(提供:MMPG)
■都道府県は地域に合った計画策定を 《日本医師会》
厚生労働省がこのほど公表した「医療政策の経緯、現状及び今後の課題について」に関して日本医師会は9日、「医療機関の集約化や病床削減によりフリーアクセスの権利を侵害する内容だ」と不快感を示した。その上で、都道府県は国の考えを鵜呑みにせず、医療現場との緊密な連携により地域の実情を反映した各種計画を策定すべきであると主張した。
厚労省資料では、時間外や夜間の診療をしている診療所数が減少傾向にあるために、在宅療養支援診療所を中心とした診療所による24時間対応の必要性が挙げられている。これについて、日医は、「午後6時以降に通常診療をする診療所は増加している。『時間外』の定義が多様化していることを考慮すべき」と反論。また▼在宅当番医制ネットワークを構築し休日・夜間の救急センターに交代出務、▼時間外でも携帯電話で連絡がとれること、▼在宅療養支援診療所として24時間体制での対応―などの方向性について、「そうなれば今度は開業医が疲弊し地域医療は完全に崩壊する」と危ぐした。
「フリーアクセスが原因で患者は大病院でも専門病院でも直接受診が可能であるため、病院勤務医に過度の負担がかかっている」などと、フリーアクセスを一部制限すべきとの考えが展開されたことに関しては、「勤務医疲弊の原因は医療費抑制政策の結果として起きた医師不足にある」と反論した。

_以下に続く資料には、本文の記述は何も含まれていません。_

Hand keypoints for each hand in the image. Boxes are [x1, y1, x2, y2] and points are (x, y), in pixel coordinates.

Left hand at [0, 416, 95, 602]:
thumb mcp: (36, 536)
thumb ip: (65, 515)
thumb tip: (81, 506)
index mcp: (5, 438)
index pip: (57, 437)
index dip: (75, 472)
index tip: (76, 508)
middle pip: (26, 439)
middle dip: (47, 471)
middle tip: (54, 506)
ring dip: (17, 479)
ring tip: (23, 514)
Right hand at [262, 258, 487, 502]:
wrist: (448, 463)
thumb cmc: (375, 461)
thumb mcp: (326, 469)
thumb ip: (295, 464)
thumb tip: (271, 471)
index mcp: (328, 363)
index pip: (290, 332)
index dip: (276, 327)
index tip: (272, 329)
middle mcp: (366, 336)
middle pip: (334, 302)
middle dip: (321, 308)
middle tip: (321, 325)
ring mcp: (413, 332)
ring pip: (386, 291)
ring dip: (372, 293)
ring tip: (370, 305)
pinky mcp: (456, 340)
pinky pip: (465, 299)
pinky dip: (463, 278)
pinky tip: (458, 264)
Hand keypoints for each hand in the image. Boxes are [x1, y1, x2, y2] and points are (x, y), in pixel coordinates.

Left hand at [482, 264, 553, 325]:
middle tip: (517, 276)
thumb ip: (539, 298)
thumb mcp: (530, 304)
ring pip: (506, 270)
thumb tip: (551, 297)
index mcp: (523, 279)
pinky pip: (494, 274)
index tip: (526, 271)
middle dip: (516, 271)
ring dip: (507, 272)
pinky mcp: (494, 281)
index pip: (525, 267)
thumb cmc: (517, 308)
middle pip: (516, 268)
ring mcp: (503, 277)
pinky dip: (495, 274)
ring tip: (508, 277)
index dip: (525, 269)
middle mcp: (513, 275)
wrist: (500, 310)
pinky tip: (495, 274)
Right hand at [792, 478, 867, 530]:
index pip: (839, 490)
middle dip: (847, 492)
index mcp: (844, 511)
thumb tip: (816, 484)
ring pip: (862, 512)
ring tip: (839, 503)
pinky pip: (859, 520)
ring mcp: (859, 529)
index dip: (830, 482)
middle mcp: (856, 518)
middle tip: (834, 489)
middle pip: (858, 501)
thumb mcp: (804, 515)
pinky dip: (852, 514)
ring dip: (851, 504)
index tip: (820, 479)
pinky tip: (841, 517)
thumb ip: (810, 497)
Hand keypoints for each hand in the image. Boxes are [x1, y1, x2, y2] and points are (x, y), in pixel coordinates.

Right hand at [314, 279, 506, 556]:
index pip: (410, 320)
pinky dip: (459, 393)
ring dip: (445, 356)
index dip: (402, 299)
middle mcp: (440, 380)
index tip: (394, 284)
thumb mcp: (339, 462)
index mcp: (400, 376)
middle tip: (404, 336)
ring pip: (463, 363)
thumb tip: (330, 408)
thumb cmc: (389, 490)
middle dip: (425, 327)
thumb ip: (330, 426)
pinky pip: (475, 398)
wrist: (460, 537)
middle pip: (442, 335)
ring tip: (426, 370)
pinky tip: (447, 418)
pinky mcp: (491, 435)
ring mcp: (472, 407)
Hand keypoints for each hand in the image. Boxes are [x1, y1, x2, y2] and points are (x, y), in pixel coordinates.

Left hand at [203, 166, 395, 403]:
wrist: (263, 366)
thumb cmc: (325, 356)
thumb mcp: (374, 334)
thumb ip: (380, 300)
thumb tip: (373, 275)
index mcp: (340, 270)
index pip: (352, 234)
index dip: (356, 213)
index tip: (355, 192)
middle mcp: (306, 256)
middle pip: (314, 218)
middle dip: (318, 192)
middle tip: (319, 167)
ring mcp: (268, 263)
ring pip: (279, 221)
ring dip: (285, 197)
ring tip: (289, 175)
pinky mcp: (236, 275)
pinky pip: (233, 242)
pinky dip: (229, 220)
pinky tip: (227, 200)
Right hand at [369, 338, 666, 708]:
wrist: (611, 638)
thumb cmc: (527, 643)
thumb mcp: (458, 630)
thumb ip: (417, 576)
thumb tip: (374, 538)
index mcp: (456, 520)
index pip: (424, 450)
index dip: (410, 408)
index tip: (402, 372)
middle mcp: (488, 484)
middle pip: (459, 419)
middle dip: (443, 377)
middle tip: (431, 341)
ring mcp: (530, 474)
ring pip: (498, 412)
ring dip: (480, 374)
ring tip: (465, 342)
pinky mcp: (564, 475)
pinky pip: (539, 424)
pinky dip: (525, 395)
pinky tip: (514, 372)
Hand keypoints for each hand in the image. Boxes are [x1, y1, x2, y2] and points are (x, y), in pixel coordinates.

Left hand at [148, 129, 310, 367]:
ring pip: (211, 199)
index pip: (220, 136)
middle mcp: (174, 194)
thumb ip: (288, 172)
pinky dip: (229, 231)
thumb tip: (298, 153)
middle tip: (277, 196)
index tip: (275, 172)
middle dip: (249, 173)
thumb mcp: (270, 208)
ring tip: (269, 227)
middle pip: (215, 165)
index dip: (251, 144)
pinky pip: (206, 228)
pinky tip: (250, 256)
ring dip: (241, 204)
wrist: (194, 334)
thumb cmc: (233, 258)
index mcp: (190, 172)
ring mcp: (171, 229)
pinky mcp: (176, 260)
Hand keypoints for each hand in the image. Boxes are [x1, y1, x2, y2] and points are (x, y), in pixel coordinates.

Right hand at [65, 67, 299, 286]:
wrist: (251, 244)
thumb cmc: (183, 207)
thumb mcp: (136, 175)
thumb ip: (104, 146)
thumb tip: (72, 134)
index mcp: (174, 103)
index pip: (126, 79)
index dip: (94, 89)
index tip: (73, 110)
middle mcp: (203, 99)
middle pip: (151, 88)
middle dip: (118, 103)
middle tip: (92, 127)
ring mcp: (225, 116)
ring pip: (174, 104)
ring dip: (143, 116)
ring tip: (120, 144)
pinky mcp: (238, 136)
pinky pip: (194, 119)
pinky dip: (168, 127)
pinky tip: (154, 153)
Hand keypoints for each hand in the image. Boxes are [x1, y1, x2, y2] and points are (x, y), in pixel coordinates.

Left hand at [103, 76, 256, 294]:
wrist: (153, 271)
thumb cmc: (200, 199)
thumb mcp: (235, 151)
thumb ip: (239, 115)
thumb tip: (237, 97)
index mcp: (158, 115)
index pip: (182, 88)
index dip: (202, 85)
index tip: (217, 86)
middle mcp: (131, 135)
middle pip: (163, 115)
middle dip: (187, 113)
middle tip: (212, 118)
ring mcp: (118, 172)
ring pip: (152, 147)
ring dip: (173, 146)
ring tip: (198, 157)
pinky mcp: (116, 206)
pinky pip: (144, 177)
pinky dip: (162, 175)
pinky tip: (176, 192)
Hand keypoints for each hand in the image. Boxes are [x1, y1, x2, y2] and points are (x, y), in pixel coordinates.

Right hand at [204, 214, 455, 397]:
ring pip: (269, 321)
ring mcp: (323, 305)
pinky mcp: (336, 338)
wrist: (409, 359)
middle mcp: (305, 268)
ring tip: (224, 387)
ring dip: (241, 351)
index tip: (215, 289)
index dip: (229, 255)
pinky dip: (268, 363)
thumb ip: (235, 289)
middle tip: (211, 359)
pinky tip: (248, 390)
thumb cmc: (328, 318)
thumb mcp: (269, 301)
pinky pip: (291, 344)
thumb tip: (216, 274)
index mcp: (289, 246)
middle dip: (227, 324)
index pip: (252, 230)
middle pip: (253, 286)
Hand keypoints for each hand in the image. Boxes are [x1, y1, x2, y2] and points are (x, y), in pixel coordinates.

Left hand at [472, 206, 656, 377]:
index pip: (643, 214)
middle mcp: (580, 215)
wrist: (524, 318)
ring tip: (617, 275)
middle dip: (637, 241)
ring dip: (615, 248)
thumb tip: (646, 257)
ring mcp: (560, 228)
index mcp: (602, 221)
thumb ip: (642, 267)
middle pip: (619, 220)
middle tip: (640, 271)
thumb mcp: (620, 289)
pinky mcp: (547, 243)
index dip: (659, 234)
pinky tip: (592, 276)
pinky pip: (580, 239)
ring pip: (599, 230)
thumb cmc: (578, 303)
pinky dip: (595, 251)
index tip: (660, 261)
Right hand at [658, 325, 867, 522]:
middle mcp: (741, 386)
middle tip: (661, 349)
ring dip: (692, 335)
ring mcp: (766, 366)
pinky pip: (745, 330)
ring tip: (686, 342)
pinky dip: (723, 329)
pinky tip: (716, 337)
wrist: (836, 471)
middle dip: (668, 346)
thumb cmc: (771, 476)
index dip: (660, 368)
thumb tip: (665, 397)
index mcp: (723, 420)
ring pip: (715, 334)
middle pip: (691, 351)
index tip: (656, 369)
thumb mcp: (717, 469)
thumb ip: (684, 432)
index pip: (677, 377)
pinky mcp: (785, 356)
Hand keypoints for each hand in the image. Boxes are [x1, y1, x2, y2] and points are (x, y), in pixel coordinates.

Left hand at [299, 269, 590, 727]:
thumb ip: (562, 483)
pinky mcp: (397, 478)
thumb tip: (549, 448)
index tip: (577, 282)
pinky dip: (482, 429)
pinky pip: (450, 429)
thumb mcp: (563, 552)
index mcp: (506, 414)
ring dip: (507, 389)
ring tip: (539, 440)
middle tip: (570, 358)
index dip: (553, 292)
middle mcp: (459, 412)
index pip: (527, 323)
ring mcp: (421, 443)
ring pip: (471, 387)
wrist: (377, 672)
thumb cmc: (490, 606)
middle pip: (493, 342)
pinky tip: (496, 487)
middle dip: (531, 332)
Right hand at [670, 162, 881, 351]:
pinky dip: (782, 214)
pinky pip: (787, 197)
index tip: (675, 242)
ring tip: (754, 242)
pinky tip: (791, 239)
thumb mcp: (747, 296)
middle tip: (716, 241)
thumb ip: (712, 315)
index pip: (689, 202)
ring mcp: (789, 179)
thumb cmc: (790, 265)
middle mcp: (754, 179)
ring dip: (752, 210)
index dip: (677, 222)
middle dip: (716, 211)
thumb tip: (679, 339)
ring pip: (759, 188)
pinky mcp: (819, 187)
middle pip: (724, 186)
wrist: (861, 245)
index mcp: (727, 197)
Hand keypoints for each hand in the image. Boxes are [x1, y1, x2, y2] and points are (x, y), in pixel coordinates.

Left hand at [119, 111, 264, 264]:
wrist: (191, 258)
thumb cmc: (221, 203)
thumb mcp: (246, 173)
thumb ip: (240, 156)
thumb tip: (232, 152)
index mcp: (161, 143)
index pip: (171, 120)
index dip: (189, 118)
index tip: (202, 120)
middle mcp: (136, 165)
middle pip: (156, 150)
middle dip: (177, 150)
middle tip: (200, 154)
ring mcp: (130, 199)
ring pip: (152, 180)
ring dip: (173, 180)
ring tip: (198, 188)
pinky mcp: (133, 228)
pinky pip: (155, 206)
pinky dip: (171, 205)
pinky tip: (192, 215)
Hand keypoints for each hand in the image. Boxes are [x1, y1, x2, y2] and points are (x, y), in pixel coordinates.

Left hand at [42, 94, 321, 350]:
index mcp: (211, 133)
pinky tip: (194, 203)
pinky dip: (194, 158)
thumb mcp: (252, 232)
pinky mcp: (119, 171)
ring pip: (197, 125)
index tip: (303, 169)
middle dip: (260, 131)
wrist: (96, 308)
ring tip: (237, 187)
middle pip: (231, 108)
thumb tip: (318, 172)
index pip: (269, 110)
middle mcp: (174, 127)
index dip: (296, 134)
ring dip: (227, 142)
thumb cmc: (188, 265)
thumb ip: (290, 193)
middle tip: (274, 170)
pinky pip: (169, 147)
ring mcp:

公的病院をマグネットホスピタルとして位置づけ、これまでの大学医局に代わって医師の供給調整機能を担わせる考えに対しては、「十分な医師数を確保しなければ派遣元の急性期病院も共倒れとなる。これを防ぐためには財源の投入が必要だが、財政の中立性を考えた場合、民間病院の財源が抑制されることになる」と指摘。また、民間病院が公立公的病院の下請け化することになり、このような状況は、アクセスポイントの縮小を招き、結果としてフリーアクセスが崩壊すると懸念した。
□「総合科創設は認めない」
厚労省は開業医を中心とした診療科目として、地域医療の窓口として軽度の症状の診療を原則的に担う「総合科(仮称)」を新設する方針を固めたと一部で報じられたことで、 記者会見した中川俊男常任理事は、「最新の情報を持ち、状態に応じた患者の専門病院への振り分け、心のケアができる医師が必要との認識はある。日医内でそうした開業医の養成カリキュラムも作っている」と基本的な考え方には同調した。
しかし、「総合科」の創設は、「後期高齢者医療制度創設に向けた議論の中で出ている在宅主治医の考え方につながるおそれがある」として、断固反対していく姿勢を明示した。
また、初期診療が総合科医に限定されるとフリーアクセスが制限されることになり、地域格差も助長されるとして、「認められない」との立場を明確にした。政府や厚労省の審議会に諮ることなく、唐突に総合科創設の考え方が浮上したことについても、「諮問機関を軽視し、ないがしろにしている」と批判した。
■日本が医療サービス利用頻度最高 《内閣府》
内閣府がまとめた、日本と韓国、欧米3カ国の計5カ国を対象にした高齢者の生活と意識に関する国際比較調査の結果によると、医療サービスの利用頻度が「月に1回くらい」以上の人の割合は、日本では56.8%と、調査対象国の中で最も高いことが分かった。多くの高齢者が頻回にわたって利用している状況がうかがえた。しかし一方で、利用していないとの回答も25.4%と、2000年の前回調査時より4.3ポイント上がった。
現状の医療サービスに対して「不満」、「やや不満」とする回答が日本は10.9%と、韓国の14.0%に次いで高く、欧米(ドイツ6.9%、フランス5.6%、アメリカ4.2%)の2倍のレベルとなっている。具体的な不満の内容として、日本は「診察のときに待たされる」(20.4%)、「費用が高い」(15.3%)、「医師、看護師などの説明が足りない」(6.5%)などが上位を占めた。
■医療貸付の利率を0.10%引き下げ 《福祉医療機構》
福祉医療機構は、16日付で、病院、診療所の新築資金及び増改築資金甲種・乙種など、医療貸付利率(固定金利)の全項目で0.10%引き下げた。